De Wet geurhinder en veehouderij geeft gemeenten de mogelijkheid om gebiedsgericht beleid vast te stellen door middel van een geurverordening. De standaardnormen zoals opgenomen in de wet mogen binnen een bandbreedte naar boven en beneden worden bijgesteld. Op 7 oktober 2008 heeft de raad de Geurverordening vastgesteld. Deze verordening trad in werking op 18 oktober 2008. Buiten de gebieden die zijn genoemd in de Geurverordening gelden de standaardnormen uit de Wet geurhinder en veehouderij.
In de omgeving van het plangebied bevindt zich op het perceel Rijksweg 82/84 een agrarische onderneming met vleeskalveren. Wanneer alle geuruitstoot die dit bedrijf teweegbrengt naar de hoek van het bouwblok wordt gebracht en de hoek van het bouwblok van Rijksweg 88 als toetsingspunt wordt genomen, is er sprake van een overbelaste situatie.
De gemeente heeft echter een berekening gemaakt waarbij de feitelijke geuremissie van dit bedrijf op de woning van het perceel Rijksweg 86 en het garagebedrijf op Rijksweg 88 als toetsingspunten zijn genomen. Uit deze berekening blijkt dat er feitelijk geen sprake is van een overbelaste situatie.

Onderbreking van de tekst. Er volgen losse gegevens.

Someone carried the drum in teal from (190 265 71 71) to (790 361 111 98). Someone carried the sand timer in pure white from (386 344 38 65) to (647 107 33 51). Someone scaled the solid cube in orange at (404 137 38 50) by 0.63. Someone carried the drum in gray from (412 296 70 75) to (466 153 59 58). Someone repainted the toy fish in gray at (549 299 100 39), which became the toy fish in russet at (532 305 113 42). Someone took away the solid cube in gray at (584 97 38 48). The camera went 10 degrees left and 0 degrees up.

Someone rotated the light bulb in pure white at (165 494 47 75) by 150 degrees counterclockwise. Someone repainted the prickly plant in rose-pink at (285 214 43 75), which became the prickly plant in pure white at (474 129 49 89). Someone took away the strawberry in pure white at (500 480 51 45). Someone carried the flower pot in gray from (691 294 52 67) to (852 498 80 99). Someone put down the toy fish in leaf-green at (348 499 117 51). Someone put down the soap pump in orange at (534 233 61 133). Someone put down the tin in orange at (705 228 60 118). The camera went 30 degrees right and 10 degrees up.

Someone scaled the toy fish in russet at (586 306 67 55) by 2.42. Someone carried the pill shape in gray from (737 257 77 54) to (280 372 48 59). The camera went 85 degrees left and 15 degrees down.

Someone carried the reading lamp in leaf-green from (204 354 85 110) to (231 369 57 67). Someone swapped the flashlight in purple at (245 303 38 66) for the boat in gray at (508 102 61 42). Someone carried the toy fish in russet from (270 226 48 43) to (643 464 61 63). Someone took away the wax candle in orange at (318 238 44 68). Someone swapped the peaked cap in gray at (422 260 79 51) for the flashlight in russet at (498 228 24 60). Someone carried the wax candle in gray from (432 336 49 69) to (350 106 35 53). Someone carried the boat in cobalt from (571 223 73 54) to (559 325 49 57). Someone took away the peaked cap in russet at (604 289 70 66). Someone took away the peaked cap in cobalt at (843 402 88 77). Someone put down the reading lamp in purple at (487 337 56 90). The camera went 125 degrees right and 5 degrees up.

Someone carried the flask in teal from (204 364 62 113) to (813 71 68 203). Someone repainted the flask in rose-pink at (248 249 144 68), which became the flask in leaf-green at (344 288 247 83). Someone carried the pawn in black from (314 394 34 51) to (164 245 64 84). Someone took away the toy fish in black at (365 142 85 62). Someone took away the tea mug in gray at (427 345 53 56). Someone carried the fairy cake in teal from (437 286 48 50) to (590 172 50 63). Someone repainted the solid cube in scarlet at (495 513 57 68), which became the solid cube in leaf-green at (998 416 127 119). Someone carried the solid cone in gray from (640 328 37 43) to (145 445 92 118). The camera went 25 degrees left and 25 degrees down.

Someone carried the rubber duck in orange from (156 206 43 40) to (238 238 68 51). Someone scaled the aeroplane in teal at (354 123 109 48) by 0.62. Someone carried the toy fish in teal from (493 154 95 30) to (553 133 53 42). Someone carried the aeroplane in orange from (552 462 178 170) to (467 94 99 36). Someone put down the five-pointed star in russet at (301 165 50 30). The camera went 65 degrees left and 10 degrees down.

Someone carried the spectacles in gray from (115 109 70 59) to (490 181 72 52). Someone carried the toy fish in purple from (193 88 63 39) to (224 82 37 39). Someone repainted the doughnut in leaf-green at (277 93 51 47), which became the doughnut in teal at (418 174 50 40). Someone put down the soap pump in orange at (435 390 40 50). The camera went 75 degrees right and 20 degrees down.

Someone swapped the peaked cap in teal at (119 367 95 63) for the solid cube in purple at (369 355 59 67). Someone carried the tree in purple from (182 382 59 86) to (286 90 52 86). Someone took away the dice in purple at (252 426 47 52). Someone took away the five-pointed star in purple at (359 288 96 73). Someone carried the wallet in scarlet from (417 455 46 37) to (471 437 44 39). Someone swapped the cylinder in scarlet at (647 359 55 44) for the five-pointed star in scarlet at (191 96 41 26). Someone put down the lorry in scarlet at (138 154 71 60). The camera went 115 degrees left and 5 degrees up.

Het blijkt dat de woning aan de Rijksweg 86 zwaarder wordt belast dan Rijksweg 88.
Het agrarische bedrijf op het perceel Rijksweg 82/84 zal dus eerder op de woning op het perceel Rijksweg 86 een overbelasting van geur veroorzaken.
Het gevolg van deze bestemmingsplanherziening vormt geen belemmering voor het agrarische bedrijf op het perceel Rijksweg 82/84.